Senza Dio candidato, noi senza-dio non siamo in grado di elaborare alcuna etica della ragione. La nostra laicità dovrebbe stare nel riconoscerlo, mollato a se stesso ogni orgoglio, rigettata ogni compunzione...
del 18 ottobre 2005
Il genio del cristianesimo è notoriamente nel paradosso. La carne è svalutata, ma la salvezza viene da una incarnazione. Dio è uno e trino. Questa è vita morente, morire a questa vita è vivere. Senza il paradosso, quando Dio ti cerca o è cercato direttamente o direttamente negato anche come ipotesi, oltre o al di qua della mediazione della parola, del verbo, della follia e della ragione e della storia che la Chiesa custodisce da duemila anni in successione disordinata a se stessa, ma feconda, non restano che l'affascinante e temibile monolitismo islamico, il minaccioso dharma con la sua indifferente negazione cosmica della persona, altre varianti del pensiero mitico compresi i cosiddetti 'valori' del liberalismo ottocentesco (la religione positivista degli increduli).
 
Resta insomma poca o tremenda cosa, quando si escludano dalla vita e dalla cultura il paradosso cristiano e il talmudismo dei giudei, suo fratello maggiore. A questa dimensione delle cose conviene forse pensare, più che alle 'reazioni del centrodestra e del centrosinistra', quando Benedetto XVI infila nell'afasia del nostro tempo il suo robusto paradosso: fare come se Dio esistesse, candidare Dio a una piena partecipazione alla vita pubblica, perché escluderlo non significa tolleranza del politeismo dei valori bensì ipocrisia. E perché ha detto 'ipocrisia', che vuol dire mentire a se stessi, accomodarsi la realtà nella coscienza o nella famosa libertà della coscienza?

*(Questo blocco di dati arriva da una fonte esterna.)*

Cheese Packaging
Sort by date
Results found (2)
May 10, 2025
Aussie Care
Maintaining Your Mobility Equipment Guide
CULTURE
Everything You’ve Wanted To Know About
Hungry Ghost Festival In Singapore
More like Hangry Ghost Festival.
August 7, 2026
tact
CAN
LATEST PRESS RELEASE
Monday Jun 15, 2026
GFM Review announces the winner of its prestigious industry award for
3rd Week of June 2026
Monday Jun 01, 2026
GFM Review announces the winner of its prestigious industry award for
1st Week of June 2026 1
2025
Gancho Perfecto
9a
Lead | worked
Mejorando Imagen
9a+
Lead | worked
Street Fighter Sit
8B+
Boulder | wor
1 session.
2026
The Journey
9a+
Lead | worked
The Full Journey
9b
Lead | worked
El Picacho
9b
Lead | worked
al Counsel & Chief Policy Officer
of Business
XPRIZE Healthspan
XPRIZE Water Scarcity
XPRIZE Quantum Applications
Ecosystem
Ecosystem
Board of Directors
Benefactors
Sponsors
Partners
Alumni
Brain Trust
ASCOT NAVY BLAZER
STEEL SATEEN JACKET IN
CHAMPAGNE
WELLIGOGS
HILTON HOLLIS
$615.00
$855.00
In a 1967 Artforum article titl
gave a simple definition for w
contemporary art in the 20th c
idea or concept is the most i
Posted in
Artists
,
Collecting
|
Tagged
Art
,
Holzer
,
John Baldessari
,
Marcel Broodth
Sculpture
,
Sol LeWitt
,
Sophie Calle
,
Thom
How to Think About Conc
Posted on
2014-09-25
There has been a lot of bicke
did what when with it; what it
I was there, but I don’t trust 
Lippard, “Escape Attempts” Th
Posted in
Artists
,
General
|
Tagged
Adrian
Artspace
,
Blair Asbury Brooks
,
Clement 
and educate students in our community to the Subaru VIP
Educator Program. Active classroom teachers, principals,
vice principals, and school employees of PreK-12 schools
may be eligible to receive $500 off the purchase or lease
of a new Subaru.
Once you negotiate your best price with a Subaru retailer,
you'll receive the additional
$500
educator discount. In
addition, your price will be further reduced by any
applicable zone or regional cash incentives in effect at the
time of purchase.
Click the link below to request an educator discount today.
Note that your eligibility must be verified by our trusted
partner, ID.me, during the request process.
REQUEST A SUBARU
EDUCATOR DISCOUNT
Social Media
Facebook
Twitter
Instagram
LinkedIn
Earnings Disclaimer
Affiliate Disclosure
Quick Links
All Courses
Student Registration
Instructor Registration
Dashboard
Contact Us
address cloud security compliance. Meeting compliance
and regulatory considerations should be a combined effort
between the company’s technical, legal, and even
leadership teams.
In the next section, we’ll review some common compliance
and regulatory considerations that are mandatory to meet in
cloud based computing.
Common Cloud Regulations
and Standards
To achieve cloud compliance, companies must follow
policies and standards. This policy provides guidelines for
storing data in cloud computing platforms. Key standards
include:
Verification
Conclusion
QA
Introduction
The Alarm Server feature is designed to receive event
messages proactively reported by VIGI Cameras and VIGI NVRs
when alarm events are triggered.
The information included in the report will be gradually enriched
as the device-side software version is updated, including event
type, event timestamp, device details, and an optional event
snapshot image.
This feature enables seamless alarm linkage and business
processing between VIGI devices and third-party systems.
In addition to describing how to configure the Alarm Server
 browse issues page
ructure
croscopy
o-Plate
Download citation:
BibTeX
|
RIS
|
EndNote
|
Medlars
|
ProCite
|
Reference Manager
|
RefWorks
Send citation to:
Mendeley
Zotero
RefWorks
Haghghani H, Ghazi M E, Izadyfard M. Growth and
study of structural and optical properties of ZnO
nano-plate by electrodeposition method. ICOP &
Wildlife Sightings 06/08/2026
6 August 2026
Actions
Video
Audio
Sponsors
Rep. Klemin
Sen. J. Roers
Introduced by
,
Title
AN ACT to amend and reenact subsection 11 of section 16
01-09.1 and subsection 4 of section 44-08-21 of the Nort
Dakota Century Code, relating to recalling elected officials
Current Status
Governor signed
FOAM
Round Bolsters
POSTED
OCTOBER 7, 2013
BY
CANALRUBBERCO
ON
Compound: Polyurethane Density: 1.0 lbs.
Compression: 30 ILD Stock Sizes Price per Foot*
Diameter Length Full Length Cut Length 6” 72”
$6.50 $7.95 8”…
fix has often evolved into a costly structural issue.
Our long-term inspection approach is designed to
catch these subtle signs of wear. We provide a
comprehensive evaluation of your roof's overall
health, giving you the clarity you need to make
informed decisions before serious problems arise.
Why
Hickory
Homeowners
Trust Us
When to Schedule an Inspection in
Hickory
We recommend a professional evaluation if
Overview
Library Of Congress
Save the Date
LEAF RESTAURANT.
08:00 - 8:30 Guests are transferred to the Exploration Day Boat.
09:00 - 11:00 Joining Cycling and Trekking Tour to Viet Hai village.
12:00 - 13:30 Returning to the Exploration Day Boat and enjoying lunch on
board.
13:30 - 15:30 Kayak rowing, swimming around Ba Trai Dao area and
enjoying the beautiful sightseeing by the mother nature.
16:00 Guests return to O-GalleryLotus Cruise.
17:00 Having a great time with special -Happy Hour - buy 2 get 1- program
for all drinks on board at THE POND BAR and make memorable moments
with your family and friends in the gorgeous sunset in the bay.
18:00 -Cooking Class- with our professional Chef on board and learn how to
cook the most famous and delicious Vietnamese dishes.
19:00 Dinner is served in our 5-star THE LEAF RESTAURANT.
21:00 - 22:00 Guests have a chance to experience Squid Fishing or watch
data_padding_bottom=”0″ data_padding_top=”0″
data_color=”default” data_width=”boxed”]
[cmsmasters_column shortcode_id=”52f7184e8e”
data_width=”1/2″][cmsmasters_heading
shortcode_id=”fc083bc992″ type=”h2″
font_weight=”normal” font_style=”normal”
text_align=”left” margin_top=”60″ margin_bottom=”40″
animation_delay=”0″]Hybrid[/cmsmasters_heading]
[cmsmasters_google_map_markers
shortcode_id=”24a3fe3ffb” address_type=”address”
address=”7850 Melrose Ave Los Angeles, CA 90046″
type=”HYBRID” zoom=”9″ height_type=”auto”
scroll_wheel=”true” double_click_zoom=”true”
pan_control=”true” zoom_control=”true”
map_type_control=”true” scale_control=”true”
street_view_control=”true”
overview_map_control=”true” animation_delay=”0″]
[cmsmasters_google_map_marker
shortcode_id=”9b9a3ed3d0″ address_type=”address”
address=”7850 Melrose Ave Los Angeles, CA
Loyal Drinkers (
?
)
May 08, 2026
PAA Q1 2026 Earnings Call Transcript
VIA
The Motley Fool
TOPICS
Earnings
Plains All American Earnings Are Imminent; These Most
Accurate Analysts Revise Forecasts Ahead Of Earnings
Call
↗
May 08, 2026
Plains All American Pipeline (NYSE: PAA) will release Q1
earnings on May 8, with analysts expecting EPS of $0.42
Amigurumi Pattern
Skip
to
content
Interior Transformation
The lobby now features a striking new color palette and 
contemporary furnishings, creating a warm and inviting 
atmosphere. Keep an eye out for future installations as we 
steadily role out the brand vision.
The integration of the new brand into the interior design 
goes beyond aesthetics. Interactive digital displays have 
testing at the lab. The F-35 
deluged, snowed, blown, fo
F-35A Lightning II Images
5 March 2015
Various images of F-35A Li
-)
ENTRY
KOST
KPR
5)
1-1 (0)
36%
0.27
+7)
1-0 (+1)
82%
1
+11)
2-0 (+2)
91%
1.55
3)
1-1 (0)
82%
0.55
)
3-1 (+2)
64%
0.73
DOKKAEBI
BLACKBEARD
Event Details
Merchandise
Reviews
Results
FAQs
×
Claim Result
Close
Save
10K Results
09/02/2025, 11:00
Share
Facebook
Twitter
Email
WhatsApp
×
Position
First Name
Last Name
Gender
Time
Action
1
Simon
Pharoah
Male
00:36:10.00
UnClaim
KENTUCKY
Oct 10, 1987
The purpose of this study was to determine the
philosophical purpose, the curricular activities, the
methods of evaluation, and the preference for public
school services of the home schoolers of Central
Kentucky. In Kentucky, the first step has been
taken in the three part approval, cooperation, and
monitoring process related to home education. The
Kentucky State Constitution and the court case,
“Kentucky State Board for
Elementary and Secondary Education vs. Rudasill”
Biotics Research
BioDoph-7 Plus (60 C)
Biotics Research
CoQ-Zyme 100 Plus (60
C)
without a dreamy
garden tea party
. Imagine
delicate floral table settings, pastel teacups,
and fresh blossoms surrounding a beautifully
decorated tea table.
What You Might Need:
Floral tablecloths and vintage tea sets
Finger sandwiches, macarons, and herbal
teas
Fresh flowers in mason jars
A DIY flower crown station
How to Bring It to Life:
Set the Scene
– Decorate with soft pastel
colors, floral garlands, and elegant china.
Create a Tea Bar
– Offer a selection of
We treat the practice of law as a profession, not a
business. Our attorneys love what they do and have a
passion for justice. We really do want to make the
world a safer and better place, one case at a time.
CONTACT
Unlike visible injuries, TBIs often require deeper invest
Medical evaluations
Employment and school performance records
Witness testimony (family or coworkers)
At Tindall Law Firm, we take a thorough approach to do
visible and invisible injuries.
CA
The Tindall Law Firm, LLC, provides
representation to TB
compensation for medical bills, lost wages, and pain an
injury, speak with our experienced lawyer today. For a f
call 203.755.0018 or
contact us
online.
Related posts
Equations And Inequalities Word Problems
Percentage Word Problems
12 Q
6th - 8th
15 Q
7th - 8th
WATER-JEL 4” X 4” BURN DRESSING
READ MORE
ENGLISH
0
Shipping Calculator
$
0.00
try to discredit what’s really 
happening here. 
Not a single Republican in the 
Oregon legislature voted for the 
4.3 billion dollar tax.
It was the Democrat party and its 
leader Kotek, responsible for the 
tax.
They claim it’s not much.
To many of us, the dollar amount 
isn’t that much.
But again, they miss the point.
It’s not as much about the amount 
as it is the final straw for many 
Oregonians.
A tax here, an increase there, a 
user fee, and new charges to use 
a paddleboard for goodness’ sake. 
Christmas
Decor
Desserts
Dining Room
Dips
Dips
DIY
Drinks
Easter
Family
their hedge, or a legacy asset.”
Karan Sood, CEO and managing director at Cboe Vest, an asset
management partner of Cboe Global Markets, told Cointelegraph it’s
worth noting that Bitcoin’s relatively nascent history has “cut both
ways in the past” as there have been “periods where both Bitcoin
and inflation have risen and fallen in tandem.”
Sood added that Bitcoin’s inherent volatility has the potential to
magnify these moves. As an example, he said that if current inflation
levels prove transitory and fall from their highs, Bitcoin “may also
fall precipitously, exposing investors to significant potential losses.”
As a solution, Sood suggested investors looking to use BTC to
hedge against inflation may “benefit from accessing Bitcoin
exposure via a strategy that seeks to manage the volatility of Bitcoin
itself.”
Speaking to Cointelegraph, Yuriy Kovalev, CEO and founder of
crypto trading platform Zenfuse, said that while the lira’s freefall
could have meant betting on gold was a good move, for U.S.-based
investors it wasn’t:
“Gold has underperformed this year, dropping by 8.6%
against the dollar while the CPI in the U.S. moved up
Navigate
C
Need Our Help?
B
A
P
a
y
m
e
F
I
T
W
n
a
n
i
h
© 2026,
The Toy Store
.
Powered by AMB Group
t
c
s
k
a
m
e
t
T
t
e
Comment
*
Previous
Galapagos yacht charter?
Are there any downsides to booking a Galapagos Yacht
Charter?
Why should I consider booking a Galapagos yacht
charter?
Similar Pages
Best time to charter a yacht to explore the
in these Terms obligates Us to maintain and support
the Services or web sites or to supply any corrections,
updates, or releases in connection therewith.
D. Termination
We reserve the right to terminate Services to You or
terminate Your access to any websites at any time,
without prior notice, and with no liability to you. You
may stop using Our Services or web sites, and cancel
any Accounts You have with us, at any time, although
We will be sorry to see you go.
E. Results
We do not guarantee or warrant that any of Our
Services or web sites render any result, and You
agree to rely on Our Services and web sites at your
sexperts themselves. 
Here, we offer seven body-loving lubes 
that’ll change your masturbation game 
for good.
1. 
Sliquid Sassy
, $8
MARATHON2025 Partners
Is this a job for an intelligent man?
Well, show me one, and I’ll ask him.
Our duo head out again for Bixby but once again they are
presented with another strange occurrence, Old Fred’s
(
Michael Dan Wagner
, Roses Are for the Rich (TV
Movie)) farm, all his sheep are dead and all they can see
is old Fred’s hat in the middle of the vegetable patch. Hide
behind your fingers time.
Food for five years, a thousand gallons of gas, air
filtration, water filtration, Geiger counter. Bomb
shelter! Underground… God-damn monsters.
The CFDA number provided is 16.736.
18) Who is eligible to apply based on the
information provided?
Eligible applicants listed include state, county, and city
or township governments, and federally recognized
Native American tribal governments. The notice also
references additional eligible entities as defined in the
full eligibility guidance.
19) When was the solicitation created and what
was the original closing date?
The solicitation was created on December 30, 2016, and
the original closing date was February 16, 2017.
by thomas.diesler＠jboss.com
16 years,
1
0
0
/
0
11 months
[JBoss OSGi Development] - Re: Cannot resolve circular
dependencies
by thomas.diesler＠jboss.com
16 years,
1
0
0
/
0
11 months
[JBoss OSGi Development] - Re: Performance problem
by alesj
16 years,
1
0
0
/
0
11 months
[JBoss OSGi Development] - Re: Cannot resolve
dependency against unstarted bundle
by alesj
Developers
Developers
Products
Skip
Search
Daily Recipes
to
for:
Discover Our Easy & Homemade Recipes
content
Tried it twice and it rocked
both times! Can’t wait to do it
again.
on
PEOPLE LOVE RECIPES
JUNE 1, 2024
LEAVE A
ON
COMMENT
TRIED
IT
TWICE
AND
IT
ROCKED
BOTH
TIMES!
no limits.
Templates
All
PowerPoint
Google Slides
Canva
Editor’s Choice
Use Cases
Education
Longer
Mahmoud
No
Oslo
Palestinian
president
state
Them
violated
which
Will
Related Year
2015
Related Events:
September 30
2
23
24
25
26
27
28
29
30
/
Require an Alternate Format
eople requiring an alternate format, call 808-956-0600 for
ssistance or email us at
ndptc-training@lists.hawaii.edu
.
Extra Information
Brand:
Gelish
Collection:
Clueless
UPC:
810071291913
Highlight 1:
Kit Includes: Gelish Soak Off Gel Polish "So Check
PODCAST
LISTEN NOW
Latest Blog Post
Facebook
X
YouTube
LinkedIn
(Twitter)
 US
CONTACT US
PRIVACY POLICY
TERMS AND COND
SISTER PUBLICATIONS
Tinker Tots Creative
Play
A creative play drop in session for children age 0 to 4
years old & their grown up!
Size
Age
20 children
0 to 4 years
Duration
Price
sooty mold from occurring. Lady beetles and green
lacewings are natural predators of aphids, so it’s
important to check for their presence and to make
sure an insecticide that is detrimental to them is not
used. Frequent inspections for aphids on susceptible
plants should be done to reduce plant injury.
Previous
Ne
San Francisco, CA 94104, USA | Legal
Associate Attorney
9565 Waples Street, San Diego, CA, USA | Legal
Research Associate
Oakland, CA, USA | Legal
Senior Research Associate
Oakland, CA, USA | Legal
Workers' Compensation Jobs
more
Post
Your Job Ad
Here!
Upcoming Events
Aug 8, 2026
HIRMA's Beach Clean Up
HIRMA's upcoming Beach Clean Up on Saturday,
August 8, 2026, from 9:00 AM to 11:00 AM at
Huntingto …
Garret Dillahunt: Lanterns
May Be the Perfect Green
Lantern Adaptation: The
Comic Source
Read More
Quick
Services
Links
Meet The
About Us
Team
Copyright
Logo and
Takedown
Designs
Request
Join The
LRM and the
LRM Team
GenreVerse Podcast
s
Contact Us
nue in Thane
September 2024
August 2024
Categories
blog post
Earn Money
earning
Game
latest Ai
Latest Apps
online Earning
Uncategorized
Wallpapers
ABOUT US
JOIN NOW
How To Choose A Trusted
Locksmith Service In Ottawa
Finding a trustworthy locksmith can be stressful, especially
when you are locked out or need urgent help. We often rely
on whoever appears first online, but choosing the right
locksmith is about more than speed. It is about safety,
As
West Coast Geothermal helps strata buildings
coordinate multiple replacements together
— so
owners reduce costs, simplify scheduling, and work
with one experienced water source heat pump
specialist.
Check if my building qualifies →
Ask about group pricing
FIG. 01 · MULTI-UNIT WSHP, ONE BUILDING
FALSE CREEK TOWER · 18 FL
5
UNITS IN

Perché solo un ipocrita può fingere il pensiero che basterà a se stesso, fingersi di aver sistemato tutto e definitivamente, di essere specie interamente spiegata e linearmente evoluta, solo un ipocrita può dirsi assolutamente libero in quanto assolutamente relativo, indifferente al problema della verità.
 
Se Dio si candida, lo stolto pensa alle elezioni invece che al problema dell'elezione. E ne nasce la sciocca baruffa italiana di questi mesi. Mentre basta il catechismo in compendio, non servono studi di teologia per sapere che Dio non è in alcuna lista, semmai siamo noi nella sua lista. Dio se ne sta dov'è, invisibile salvo quando si faccia scoprire un poco nutrendo egli stesso la fede che giustifica, e le opere. La sua candidatura, è noto, non è di questo mondo. Menzionarlo in relazione alla vita pubblica, come ha fatto Ratzinger per lungo tempo, come ha fatto Benedetto ieri l'altro, ha il senso paradossale di un richiamo alla plausibilità dell'impossibile. E' l'ipotesi per assurdo che dà un senso, e non univoco, non teocratico, non confessionale, all'esistenza moderna. Finché ha potuto, la Chiesa Dio lo ha confermato nella sua dottrina dove sta benissimo, un itinerario della mente o un dono dello spirito. Essendo l'unico organismo istituzionale con il senso del tempo, la Chiesa ha capito, in quanto è eterna e moderna, di non poter più limitarsi in interiore homine, se non nella dimensione inattaccabile della fede. A chi gli citava il cuore, una volta Ratzinger rispose che il cuore non si vede, e qualcosa bisogna pur che si veda. Specialmente adesso che nella città terrena si può fabbricare il parco umano con la genetica, e rimpiazzare tutto con una protesi artificiale, adesso che si può negare con ipocrisia scientista un disegno intelligente e assumerlo per sé come creatori, sacralizzando l'homo faber e trasformandolo in un grande architetto dell'universo, per di più banale, iscritto all'ordine.
 
Il Dio che il professor Ratzinger mescola alla vita pubblica non è iscritto ad alcun ordine, ad alcun partito, non è banale, non è sociologia della religione: è la fine, inscritta nei fatti e nella formidabile crescita del potere umano sul creato, della vecchia idea europea di un concordato che conferisce a Cesare quel che non è suo, la capacità etica. Senza Dio candidato, noi senza-dio non siamo in grado di elaborare alcuna etica della ragione. La nostra laicità dovrebbe stare nel riconoscerlo, mollato a se stesso ogni orgoglio, rigettata ogni compunzione. Così, razionalmente e devotamente.